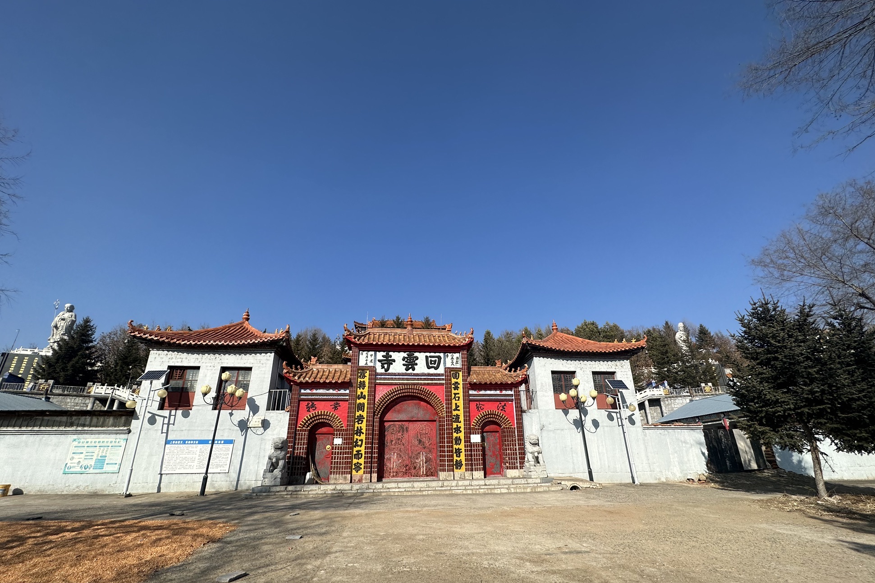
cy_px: 334
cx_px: 444
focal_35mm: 15
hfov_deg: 100.4
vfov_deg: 76.9
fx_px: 365
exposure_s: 1/2564
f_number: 2.2
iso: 50
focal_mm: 2.22
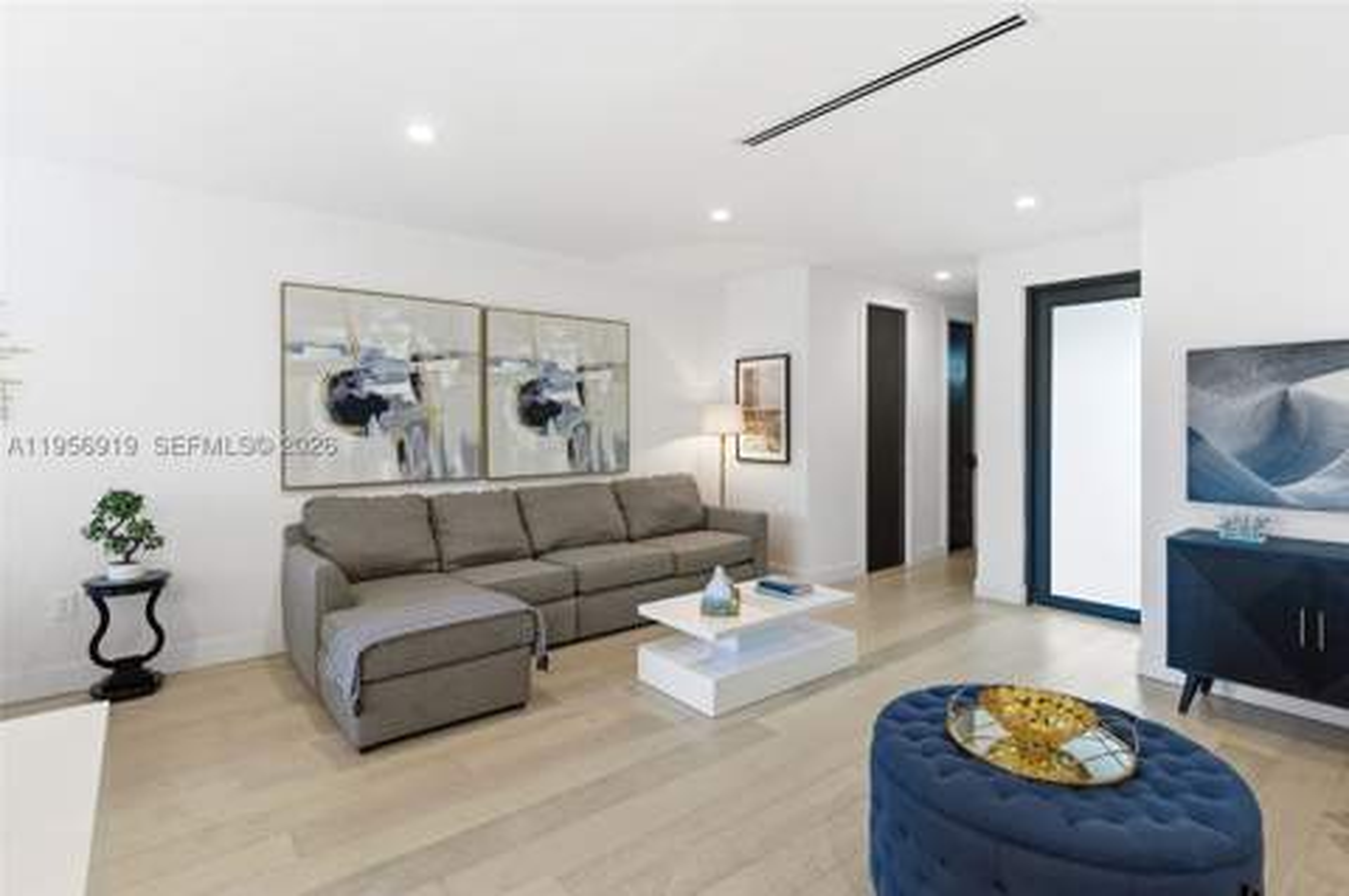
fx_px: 636
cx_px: 674
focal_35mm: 17
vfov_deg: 70.3
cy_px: 448
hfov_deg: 93.3
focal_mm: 17
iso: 250
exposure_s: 1/125
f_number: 8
++++++
About this exercise:
Write out all the records exactly, omitting the images.

Task result:
cy_px: 334
cx_px: 444
focal_35mm: 15
hfov_deg: 100.4
vfov_deg: 76.9
fx_px: 365
exposure_s: 1/2564
f_number: 2.2
iso: 50
focal_mm: 2.22
fx_px: 636
cx_px: 674
focal_35mm: 17
vfov_deg: 70.3
cy_px: 448
hfov_deg: 93.3
focal_mm: 17
iso: 250
exposure_s: 1/125
f_number: 8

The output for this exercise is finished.